Court artist Mike McLaughlin works on a sketch of Luka Rocco Magnotta. (THE CANADIAN PRESS/Ryan Remiorz)
Also mercifully, the jurors learned last week from forensic pathologist Dr. Yann Daze that all but one of Lin’s litany of wounds — the exception the slashing of his throat, which was likely the cause of death — were inflicted after death.
If this knowledge didn’t diminish the macabre nature of what was done to the body of the 33-year-old Lin, it was of considerable comfort to remember that he was alive for virtually none of it.
Throughout the video, shot at Magnotta’s grimy studio apartment, he appeared to take considerable care that his own face was never visible. He was always wearing hoodies — one black or dark blue, and one purple.
The dismemberment was done to music, and this either was playing at the time or Magnotta later added a soundtrack — True Faith, by the ‘80s British band New Order.
Equally disturbing was what Magnotta did on camera to a live human being.
The video began with a gloved Magnotta straddling the naked motionless body of a man tied with rope to a bed, above which was Magnotta’s Casablanca poster.
The man was blindfolded; he appeared dead or unconscious.
But then he suddenly lifted his head, and a leg, and was clearly trying to move, was struggling. The next shot was of Magnotta stabbing a body.
At the time 1 Lunatic 1 Icepick hit the web — and Magnotta appears to have posted it to three different “gore” sites — the widespread assumption was this first man was also Lin.
Jun Lin poses in this undated family handout photo. (THE CANADIAN PRESS/HO – Lin Family)
It was only here at trial that for the first time in public prosecutor Louis Bouthillier revealed that the man was someone else, a still-unidentified stranger who appears to have served as Magnotta’s dress rehearsal.

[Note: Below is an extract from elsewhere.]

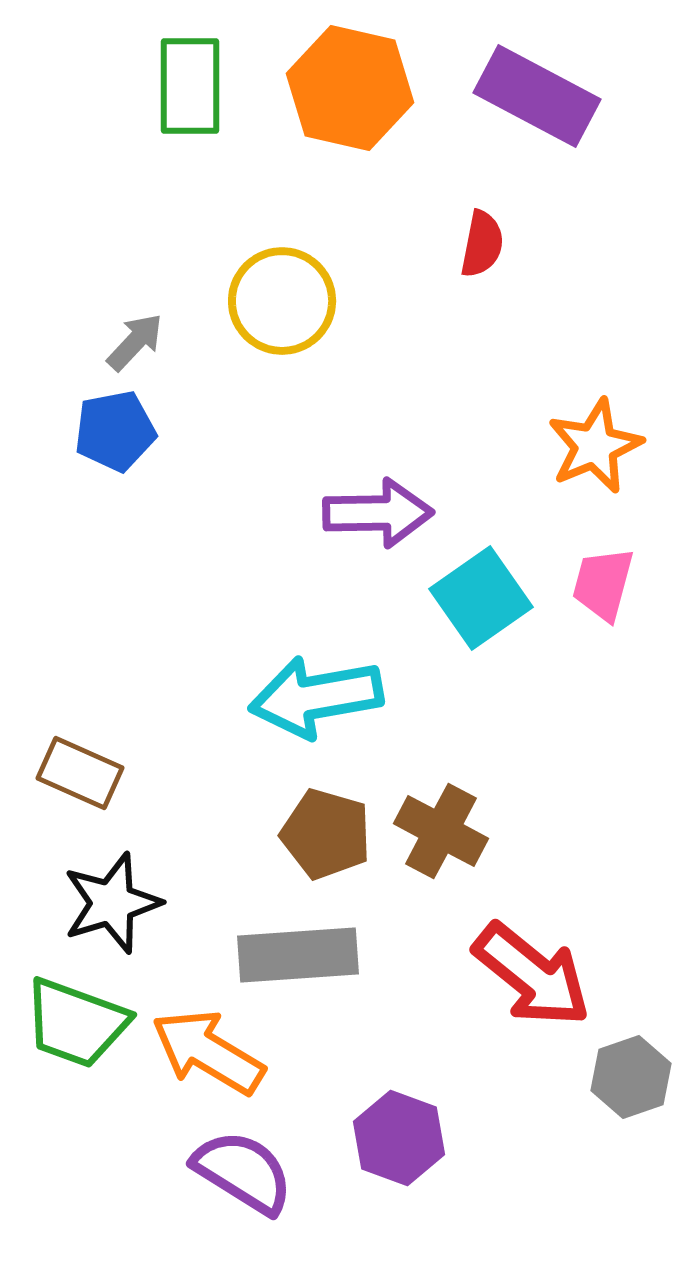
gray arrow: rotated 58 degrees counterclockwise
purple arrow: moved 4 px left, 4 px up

Jurors have seen surveillance video of this man entering Magnotta’s apartment building on May 18, but unlike Lin, he left alive the next day, albeit in a noticeably dazed condition.
As Magnotta’s attack on Lin’s body wore on, it was almost as though he was running out of party tricks, and turned to the most bizarre in his repertoire.
It was at this point that he put a black and white puppy — the jurors have heard, from a man who several times hired Magnotta as an escort in Montreal, that once he brought along a young puppy of this description — at Lin’s severed torso.
The puppy was found, dead, in the dozens of bags of garbage Magnotta put out for collection, some holding Lin’s severed legs and arms.
Magnotta then went at Lin’s buttocks with a knife and fork.
The final shots showed one of Lin’s arms in Magnotta’s freezer, his head on the floor, and Magnotta lying naked on the bed, with a severed arm, still with its hand, faux-masturbating: He had finally run out of gas.
It is instructive, about the nature of man and beast, to remember that the puppy was placed in position before its own death, while the only thing that may have put Magnotta there, at the wheel of his own freak show, was an alleged mental illness.